◆ **Supplied passage**
It would be impossible to list in this space all the hundreds of strikes and protests that have taken place. They come from every economic sector--Suez Canal workers, petroleum, textile, cement workers, iron and steel, bus drivers, railway workers, bank workers, nurses and hospital staff, teachers, government workers of all kinds, and airport and customs employees. Journalists are organizing to purge their institutions of pro-Mubarak apologists. Even workers in the camp of multinational peacekeeping forces, located in the Sinai, have gone on strike.

The strikes raise specific demands related to individual workplaces, and this been the excuse for some in the media to claim they aren't necessarily political. But if you look closer, there are a number of common factors in the nature of the strikes and their demands.

Most of the strikes are in the government-owned sector or in newly privatized companies. The demands typically center around five grievances.

◆ **Records provided**
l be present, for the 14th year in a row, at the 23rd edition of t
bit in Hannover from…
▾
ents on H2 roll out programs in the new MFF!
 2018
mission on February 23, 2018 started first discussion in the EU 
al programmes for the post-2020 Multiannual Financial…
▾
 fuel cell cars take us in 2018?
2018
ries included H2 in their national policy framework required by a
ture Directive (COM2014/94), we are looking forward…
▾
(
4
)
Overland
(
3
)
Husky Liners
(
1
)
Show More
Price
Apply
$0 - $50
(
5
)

--

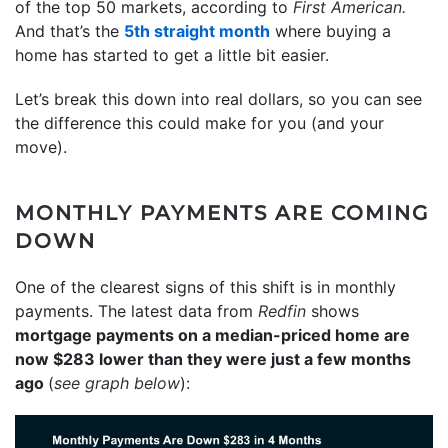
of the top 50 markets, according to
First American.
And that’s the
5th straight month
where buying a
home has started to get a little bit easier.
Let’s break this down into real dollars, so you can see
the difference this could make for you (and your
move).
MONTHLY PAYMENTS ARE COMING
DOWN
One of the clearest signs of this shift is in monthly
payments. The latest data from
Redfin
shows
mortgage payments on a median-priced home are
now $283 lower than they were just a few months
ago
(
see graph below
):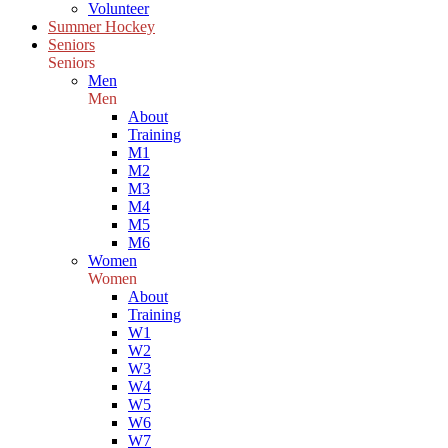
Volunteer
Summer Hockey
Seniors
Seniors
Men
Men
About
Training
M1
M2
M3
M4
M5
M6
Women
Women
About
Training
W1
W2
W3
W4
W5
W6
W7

◆ **Required actions**
(a) In the passage on the strikes, where are most of the strikes taking place?
(b) Reproduce the passage on the strikes between "The strikes raise" and "and their demands.", inclusive.
(c) Using the passage on the strikes, explain what some in the media have given as grounds for claiming the strikes aren't necessarily political, and how the passage answers that claim.

◆ **Answers below**
(a) Most of the strikes are in the government-owned sector or in newly privatized companies.

(b)
The strikes raise specific demands related to individual workplaces, and this been the excuse for some in the media to claim they aren't necessarily political. But if you look closer, there are a number of common factors in the nature of the strikes and their demands.

(c) The strikes raise specific demands related to individual workplaces, and some in the media have used this as an excuse to claim they aren't necessarily political. The passage counters that a closer look reveals a number of common factors in the nature of the strikes and their demands.